» **TASK GOAL**:
Look through the data below and, wherever a line carries the word "None", please copy that line.

» **RECORDS SHOWN**:
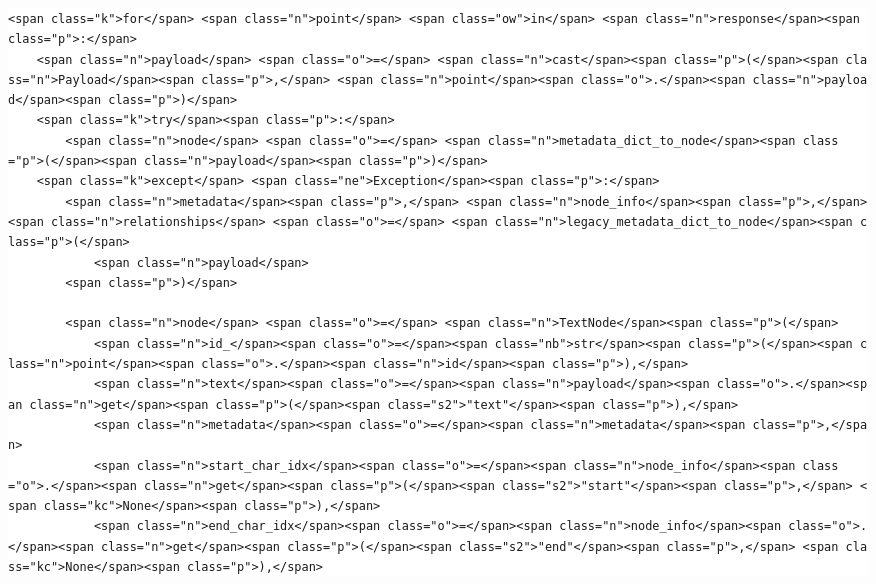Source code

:     <span class="k">for</span> <span class="n">point</span> <span class="ow">in</span> <span class="n">response</span><span class="p">:</span>
        <span class="n">payload</span> <span class="o">=</span> <span class="n">cast</span><span class="p">(</span><span class="n">Payload</span><span class="p">,</span> <span class="n">point</span><span class="o">.</span><span class="n">payload</span><span class="p">)</span>
        <span class="k">try</span><span class="p">:</span>
            <span class="n">node</span> <span class="o">=</span> <span class="n">metadata_dict_to_node</span><span class="p">(</span><span class="n">payload</span><span class="p">)</span>
        <span class="k">except</span> <span class="ne">Exception</span><span class="p">:</span>
            <span class="n">metadata</span><span class="p">,</span> <span class="n">node_info</span><span class="p">,</span> <span class="n">relationships</span> <span class="o">=</span> <span class="n">legacy_metadata_dict_to_node</span><span class="p">(</span>
                <span class="n">payload</span>
            <span class="p">)</span>

            <span class="n">node</span> <span class="o">=</span> <span class="n">TextNode</span><span class="p">(</span>
                <span class="n">id_</span><span class="o">=</span><span class="nb">str</span><span class="p">(</span><span class="n">point</span><span class="o">.</span><span class="n">id</span><span class="p">),</span>
                <span class="n">text</span><span class="o">=</span><span class="n">payload</span><span class="o">.</span><span class="n">get</span><span class="p">(</span><span class="s2">"text"</span><span class="p">),</span>
                <span class="n">metadata</span><span class="o">=</span><span class="n">metadata</span><span class="p">,</span>
                <span class="n">start_char_idx</span><span class="o">=</span><span class="n">node_info</span><span class="o">.</span><span class="n">get</span><span class="p">(</span><span class="s2">"start"</span><span class="p">,</span> <span class="kc">None</span><span class="p">),</span>
                <span class="n">end_char_idx</span><span class="o">=</span><span class="n">node_info</span><span class="o">.</span><span class="n">get</span><span class="p">(</span><span class="s2">"end"</span><span class="p">,</span> <span class="kc">None</span><span class="p">),</span>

» **SOLUTION TO THIS PROBLEM**:
                <span class="n">start_char_idx</span><span class="o">=</span><span class="n">node_info</span><span class="o">.</span><span class="n">get</span><span class="p">(</span><span class="s2">"start"</span><span class="p">,</span> <span class="kc">None</span><span class="p">),</span>
                <span class="n">end_char_idx</span><span class="o">=</span><span class="n">node_info</span><span class="o">.</span><span class="n">get</span><span class="p">(</span><span class="s2">"end"</span><span class="p">,</span> <span class="kc">None</span><span class="p">),</span>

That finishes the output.